Lá, então, algumas gerações conviveriam. Os avós, os filhos, os netos. Se a casa era abastada e, portanto, gerava e oferecia trabalho, ali também se hospedavam criados contratados para a lida no campo, para plantar, colher, manter a casa aquecida, cuidar do gado. Os meses de verão eram os de maior trabalho. Faziam queijo, linguiça, farinha. Guardavam a farinha, conservavam queijos e embutidos para os meses rigorosos do inverno.

Aí, gastavam muito tempo na cozinha, o lugar mais quente, onde conversavam, conversavam, conversavam.

E o casamento, então, ia acontecer.

Francesca, linda, feliz, ia hoje para a casa,  para a cerimônia, para a festa e para o quarto.

Teria filhos, trabalharia fazendo pão, cuidando do campo, do gado, costuraria os rasgos das roupas do marido, do sogro, rezaria as orações, dançaria nos bailes no salão da própria casa.

A noiva montou uma mula. Outra mula levava os baús do enxoval caprichado: roupas de cama bordadas a muitas mãos femininas, toalhas, vestes para o trabalho e para as festas da paróquia.

Os avós dela entregaram, então, o presente que era o símbolo de uma boa e prazerosa noite de núpcias: duas galinhas vivas. Elas virariam caldo que os noivos deveriam tomar na noite do casamento.

## ITEM DA TAREFA
Dê continuidade ao trecho acima sobre o casamento de Francesca, começando logo após a última frase. A listagem que vem depois não é necessária.

## DADOS DE ORIGEM
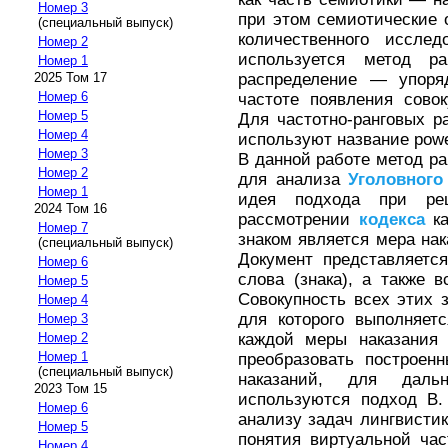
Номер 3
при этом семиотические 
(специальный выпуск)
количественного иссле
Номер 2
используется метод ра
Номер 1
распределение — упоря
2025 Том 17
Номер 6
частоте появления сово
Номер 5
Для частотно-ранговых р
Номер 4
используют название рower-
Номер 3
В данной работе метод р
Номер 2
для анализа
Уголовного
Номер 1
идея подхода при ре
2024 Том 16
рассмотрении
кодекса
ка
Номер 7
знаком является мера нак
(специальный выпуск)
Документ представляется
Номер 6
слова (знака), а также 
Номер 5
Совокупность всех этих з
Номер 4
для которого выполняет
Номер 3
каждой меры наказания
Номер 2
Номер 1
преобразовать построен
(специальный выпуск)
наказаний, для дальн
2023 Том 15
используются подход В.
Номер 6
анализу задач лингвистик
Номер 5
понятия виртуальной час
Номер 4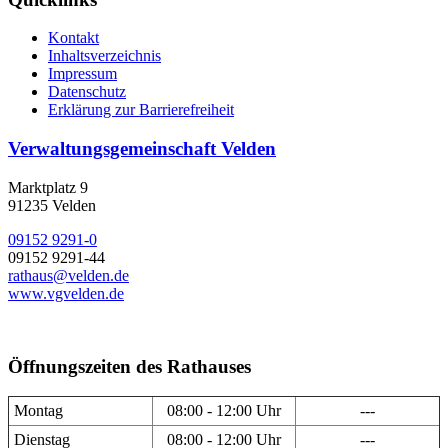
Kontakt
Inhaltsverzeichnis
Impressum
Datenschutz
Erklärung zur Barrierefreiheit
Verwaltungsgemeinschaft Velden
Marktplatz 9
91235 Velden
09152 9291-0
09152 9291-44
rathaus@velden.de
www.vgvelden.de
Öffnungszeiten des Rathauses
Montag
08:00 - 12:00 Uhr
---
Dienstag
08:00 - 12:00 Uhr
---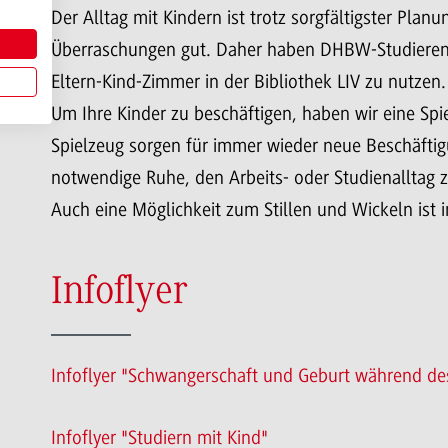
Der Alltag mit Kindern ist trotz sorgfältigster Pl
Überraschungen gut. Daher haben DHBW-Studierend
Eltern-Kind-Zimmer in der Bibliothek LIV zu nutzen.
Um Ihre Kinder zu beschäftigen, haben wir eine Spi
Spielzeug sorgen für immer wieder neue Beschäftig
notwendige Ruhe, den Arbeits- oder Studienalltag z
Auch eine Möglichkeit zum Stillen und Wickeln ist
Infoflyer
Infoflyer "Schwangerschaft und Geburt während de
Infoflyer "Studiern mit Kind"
...
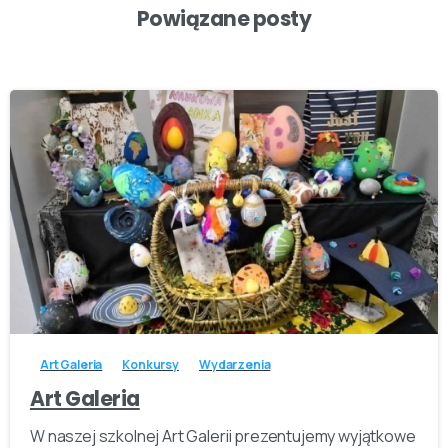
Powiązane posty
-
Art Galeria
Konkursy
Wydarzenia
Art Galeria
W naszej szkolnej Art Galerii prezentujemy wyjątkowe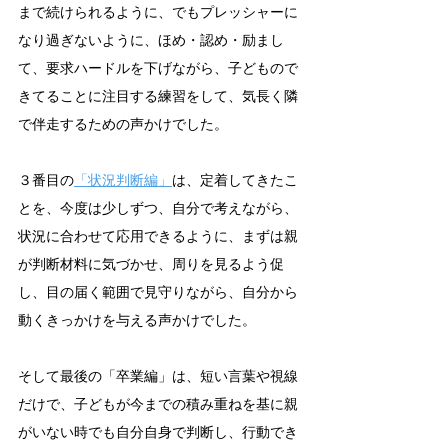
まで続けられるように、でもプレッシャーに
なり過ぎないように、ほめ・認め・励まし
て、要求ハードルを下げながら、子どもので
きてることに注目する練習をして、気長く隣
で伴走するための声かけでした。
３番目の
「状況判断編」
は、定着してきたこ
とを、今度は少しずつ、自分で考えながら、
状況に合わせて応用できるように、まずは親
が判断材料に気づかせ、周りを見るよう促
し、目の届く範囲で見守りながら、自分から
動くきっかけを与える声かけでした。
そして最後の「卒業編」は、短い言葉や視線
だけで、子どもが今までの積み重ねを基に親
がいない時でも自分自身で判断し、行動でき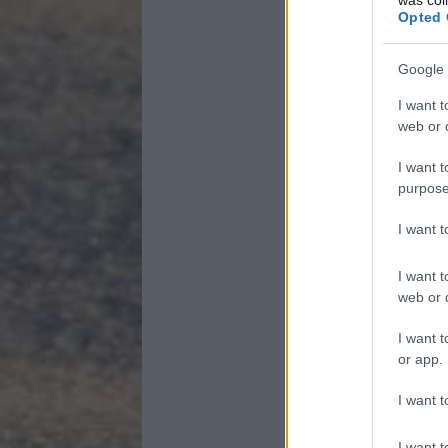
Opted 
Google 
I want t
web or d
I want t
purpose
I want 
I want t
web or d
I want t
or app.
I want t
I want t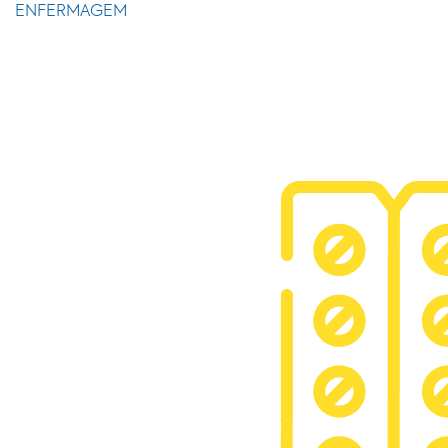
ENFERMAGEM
==
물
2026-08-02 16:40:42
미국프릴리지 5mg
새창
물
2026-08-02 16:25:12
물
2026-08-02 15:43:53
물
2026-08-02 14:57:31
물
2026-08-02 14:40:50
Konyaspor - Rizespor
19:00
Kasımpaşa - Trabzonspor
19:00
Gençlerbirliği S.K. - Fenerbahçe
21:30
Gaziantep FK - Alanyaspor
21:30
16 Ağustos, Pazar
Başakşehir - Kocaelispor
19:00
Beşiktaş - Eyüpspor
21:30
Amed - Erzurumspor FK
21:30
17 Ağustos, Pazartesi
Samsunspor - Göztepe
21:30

## RESULTADO DA TAREFA
Todos riam, maliciosamente, genuinamente e felicitavam.

Naquela noite, teve festa. Os convidados acompanharam marido e mulher até o novo quarto da velha casa preparado para o casal. As portas se fecharam. Os convidados se retiraram. O caldo foi consumido.

E a vida nos altos Pirineus seguiu.

Este texto acima foi inspirado num extrato de história sobre a família moradora do hoje Museu Casa Rull, em Andorra, onde estive de férias recentemente (sobre esquiar, nem vou contar!).

A tal família era próspera, proprietária de terras. A casa está preservada, como se os moradores tivessem acabado de sair. Para visitantes curiosos conhecerem como era a vida dos andorranos aos finais do século XIX, começo do século XX.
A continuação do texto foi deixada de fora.